──────── Text segment ────────

Our goals in this paper are to examine the fit indexes of the Gold-MSI in a sample of North American university students that is reflective of many of the sample demographics found in psychology journals today (Henrich, Heine, & Norenzayan, 2010), to provide a detailed analysis and commentary of the item level and sub-scale item level, and reflect on the use of bifactor latent variable models in music psychology. We believe that replicating the original findings is necessary given that most administrators of the Gold-MSI will not be operating with the scale of sample used in the original paper (N = 147,636); additionally, with a large amount of studies being conducted within a university environment, researchers should be aware of any sort of bias that could emerge when they do not have access to as large and diverse a sample as the original paper.
Method
Data for this project were collected as part of a larger study exploring the relationship between working memory, general intelligence, and musical sophistication that ran from February 2016 through November 2017. This study was approved by the Louisiana State University Institutional Review Board.
Participants
Participants for this study were drawn from the student population at Louisiana State University (LSU). Subject pools from both the School of Music and psychology department were used: students undertaking either an undergraduate-level music theory or psychology course were given the option to fulfill part of a required research component by participating in the study. Participants were also recruited via an online platform to access a broader range of subjects. Additionally, we recruited more subjects with higher degrees of musical training to ensure a diverse range of musicality. A subset of musicians was paid USD 15 for their time. The total sample (N = 346, MAge = 20.17, SD = 2.72) consisted of 217 women (63%), 129 men (37%), and 5 (1%) participants who did not disclose their gender.
Procedure
Participants completed a battery of tests beginning with the self-report measures used in the Gold-MSI (Müllensiefen et al., 2014), a novel tone span task currently in development (Ventura, 2018), followed by operation and symmetry span tasks (Unsworth, Heitz, Schrock, & Engle, 2005), three objective listening tasks incorporated in the Gold-MSI (beat perception, melodic memory, sound similarity), and finally Raven’s Advanced Progressive Matrices (Raven, Raven, & Court, 1998) as a measure of general fluid intelligence. All participants were run individually in the lab while seated in front of a desktop computer. The entire experiment lasted approximately 90 minutes.
Materials and stimuli
The Gold-MSI was administered with a browser-based implementation of the survey designed by the first author using the jsPsych package (De Leeuw, 2015). The operation, symmetry, and tone span tasks, along with the Raven’s task were all run in E-Prime 2.0 with Windows 7 (Schneider, Eschman, & Zuccolotto, 2002). The objective listening tests from the Gold-MSI were administered using version 1.0 of the tests in Qualtrics, through the help of Daniel Müllensiefen. The melodic memory test required participants to identify whether two consecutively played transposed melodies had the same pitch structure, with a binary yes/no response along with a three-point Likert scale confidence rating of the judgment. The beat perception test required participants to listen to short excerpts that included a beep click-track that was either congruent or incrementally offset to the recording, and to indicate whether the clicks were in-time or not, along with giving a three-point confidence rating.
The other measures (complex span tasks and measures of general fluid intelligence) were not the focus of the current work, and were therefore excluded from these data analyses. 2 Participants listened to all musical stimuli on high-quality Sennheiser headphones in a quiet room with the volume adjusted to a comfortable level, as determined by the researcher. Post experiment, participants were made aware of the objectives of the research and given an opportunity to sign up for further studies.

──────── Provided data ────────

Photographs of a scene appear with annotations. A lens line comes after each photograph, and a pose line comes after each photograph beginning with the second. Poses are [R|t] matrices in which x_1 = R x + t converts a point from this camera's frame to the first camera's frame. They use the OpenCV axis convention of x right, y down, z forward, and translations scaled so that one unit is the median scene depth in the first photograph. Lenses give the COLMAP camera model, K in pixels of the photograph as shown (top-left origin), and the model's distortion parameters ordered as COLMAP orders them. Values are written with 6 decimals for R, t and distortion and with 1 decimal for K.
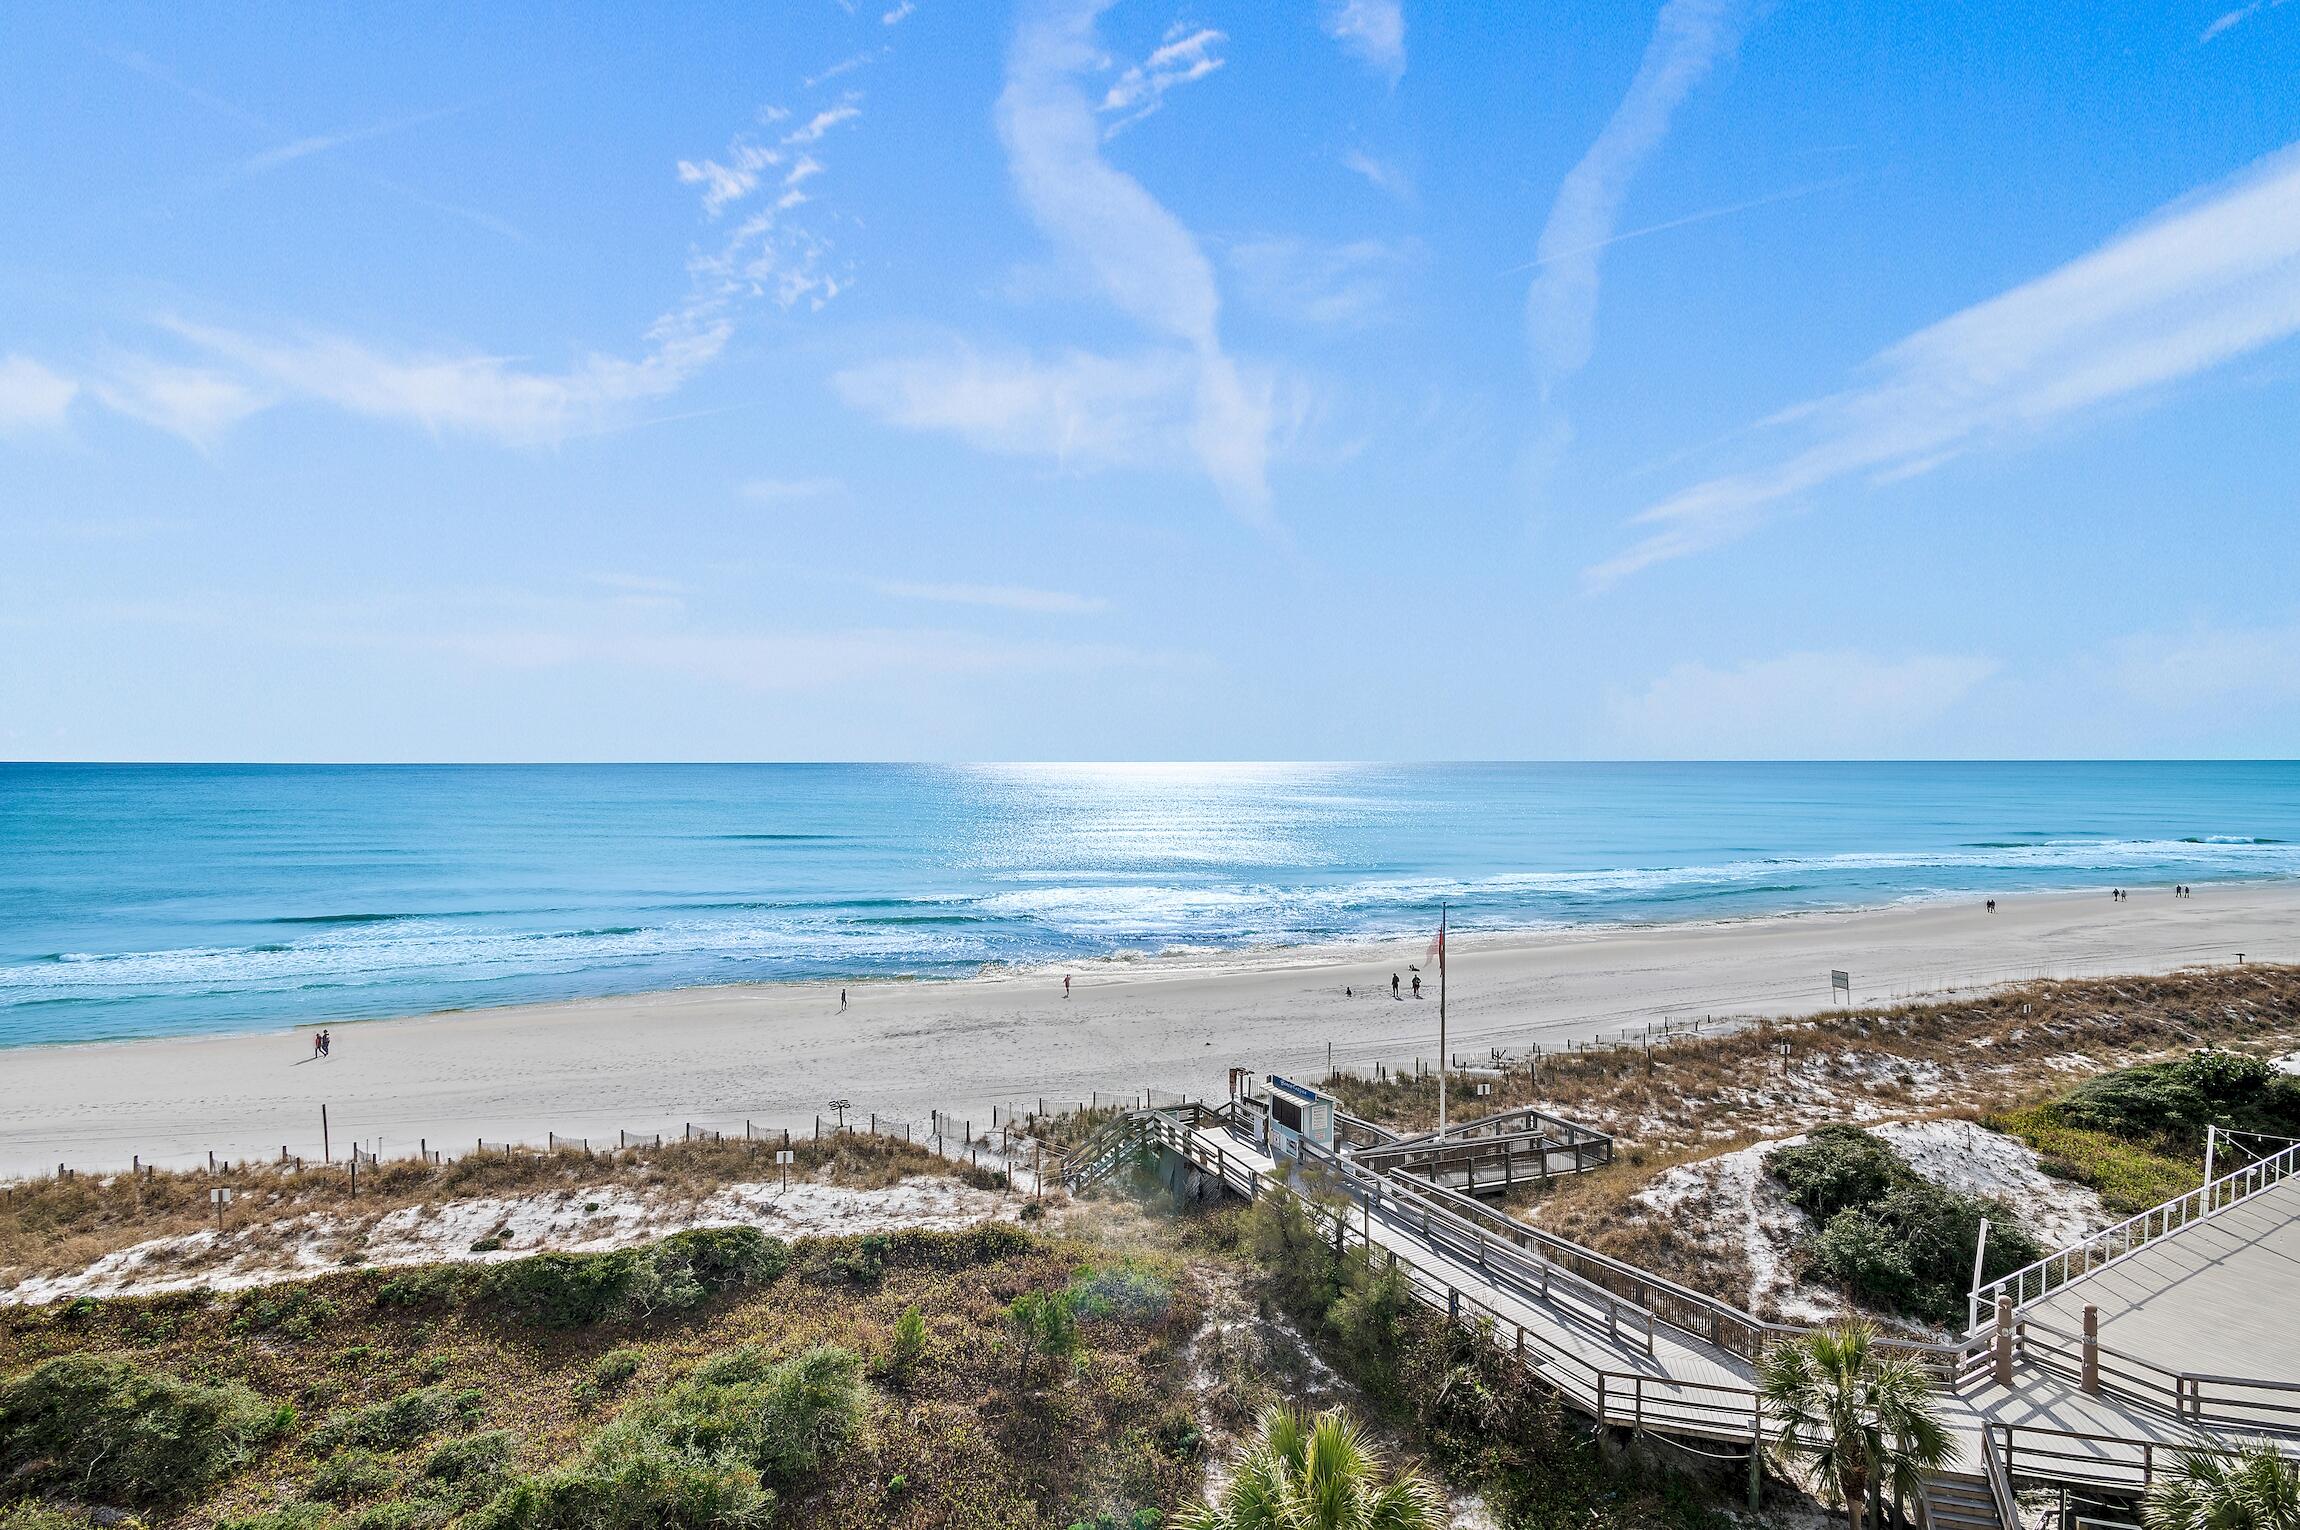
lens RADIAL K [[1161.5, 0, 1150.0], [0, 1161.5, 765.0], [0, 0, 1]] dist [-0.019432, 0.001432]
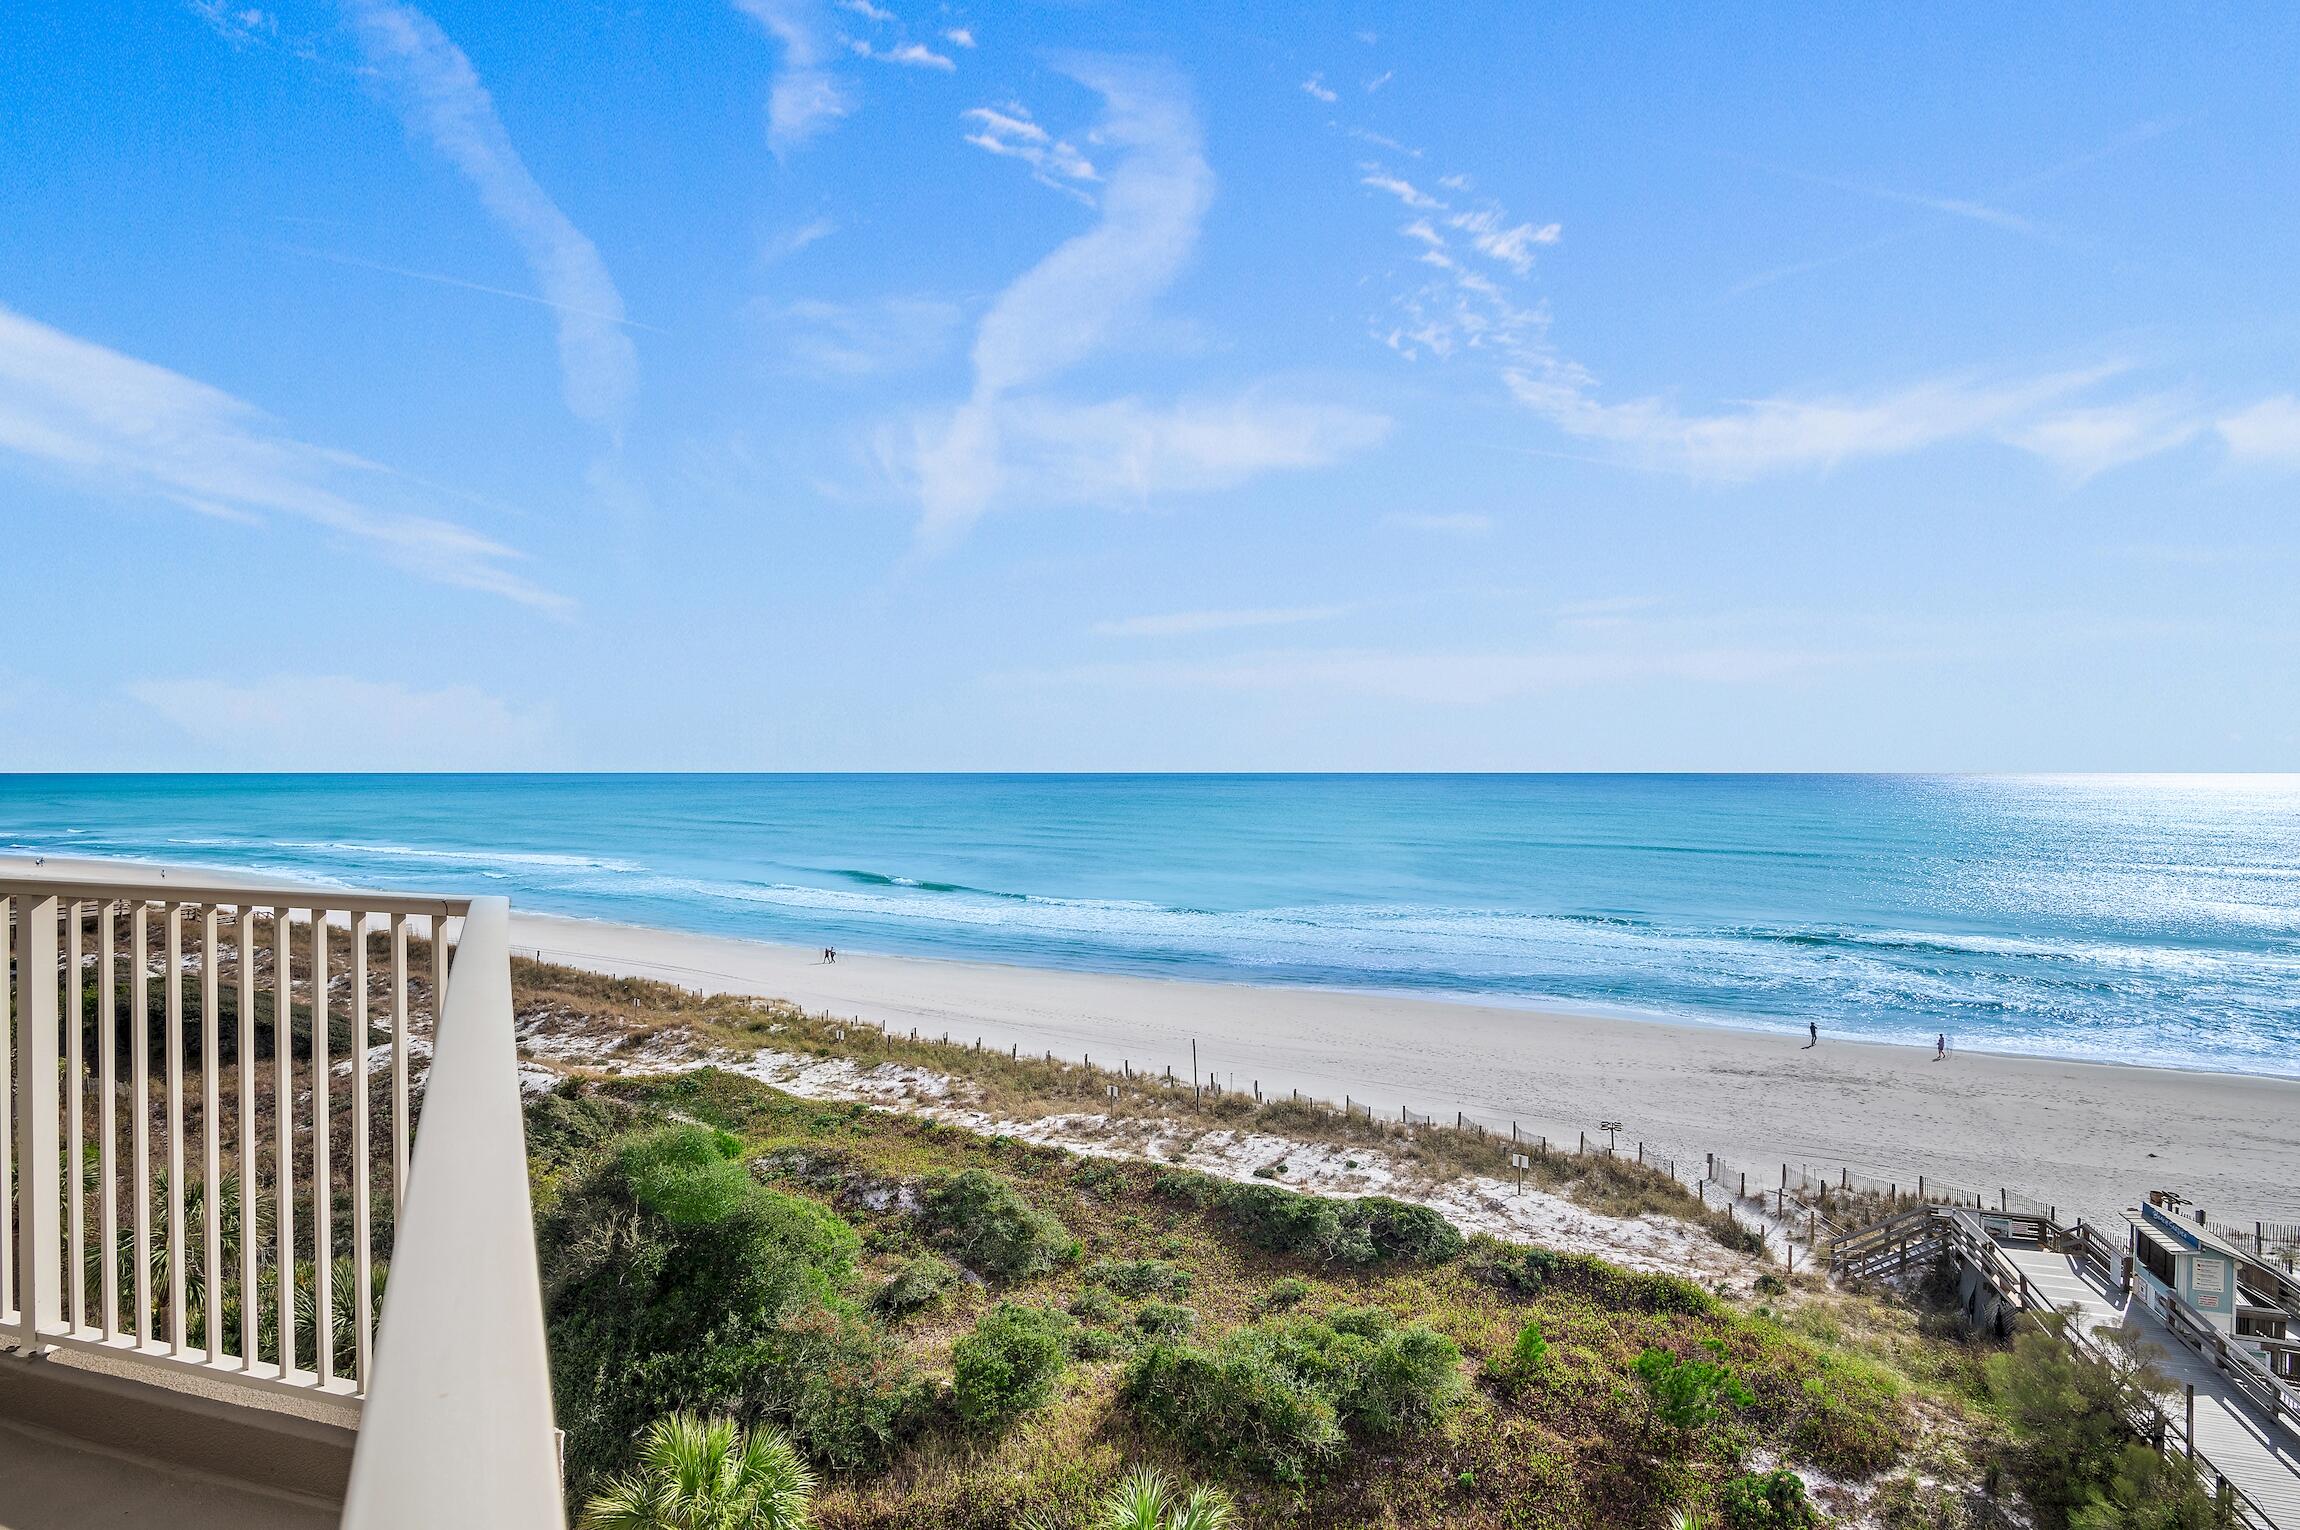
lens RADIAL K [[1161.5, 0, 1150.0], [0, 1161.5, 765.0], [0, 0, 1]] dist [-0.019432, 0.001432]
pose [[0.720584, 0.001708, -0.693366, 0.174252], [-0.008302, 0.999947, -0.006165, -0.002006], [0.693318, 0.010199, 0.720560, 0.036649]]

────────

Restate the text on the Gold-MSI study, starting at "Our goals in" and ending at "the original paper.", with "university students" swapped out for "college students".

-- Result --
Our goals in this paper are to examine the fit indexes of the Gold-MSI in a sample of North American college students that is reflective of many of the sample demographics found in psychology journals today (Henrich, Heine, & Norenzayan, 2010), to provide a detailed analysis and commentary of the item level and sub-scale item level, and reflect on the use of bifactor latent variable models in music psychology. We believe that replicating the original findings is necessary given that most administrators of the Gold-MSI will not be operating with the scale of sample used in the original paper (N = 147,636); additionally, with a large amount of studies being conducted within a university environment, researchers should be aware of any sort of bias that could emerge when they do not have access to as large and diverse a sample as the original paper.